The required lines are those that contain "this"; pull them out of the data and copy them.

### Given records
-- Opening Marker --
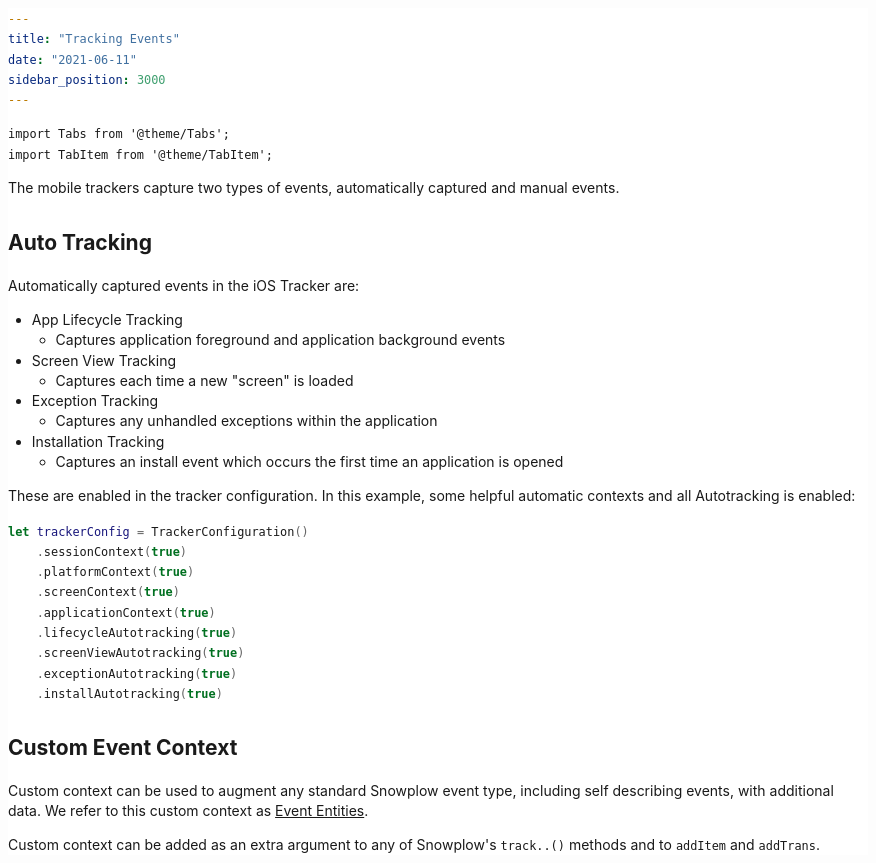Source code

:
 ```yaml
---
title: "Tracking Events"
date: "2021-06-11"
sidebar_position: 3000
---
```


```mdx-code-block
import Tabs from '@theme/Tabs';
import TabItem from '@theme/TabItem';
```

<Tabs>
  <TabItem value="ios" label="iOS Tracker" default>

The mobile trackers capture two types of events, automatically captured and manual events.

## Auto Tracking

Automatically captured events in the iOS Tracker are:

- App Lifecycle Tracking
    - Captures application foreground and application background events
- Screen View Tracking
    - Captures each time a new "screen" is loaded
- Exception Tracking
    - Captures any unhandled exceptions within the application
- Installation Tracking
    - Captures an install event which occurs the first time an application is opened

These are enabled in the tracker configuration. In this example, some helpful automatic contexts and all Autotracking is enabled:

```swift
let trackerConfig = TrackerConfiguration()
    .sessionContext(true)
    .platformContext(true)
    .screenContext(true)
    .applicationContext(true)
    .lifecycleAutotracking(true)
    .screenViewAutotracking(true)
    .exceptionAutotracking(true)
    .installAutotracking(true)
```

## Custom Event Context

Custom context can be used to augment any standard Snowplow event type, including self describing events, with additional data. We refer to this custom context as [Event Entities](/docs/understanding-tracking-design/understanding-events-entities/index.md).

Custom context can be added as an extra argument to any of Snowplow's `track..()` methods and to `addItem` and `addTrans`.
-- Closing Marker --
### Task solution
These are enabled in the tracker configuration. In this example, some helpful automatic contexts and all Autotracking is enabled:
Custom context can be used to augment any standard Snowplow event type, including self describing events, with additional data. We refer to this custom context as [Event Entities](/docs/understanding-tracking-design/understanding-events-entities/index.md).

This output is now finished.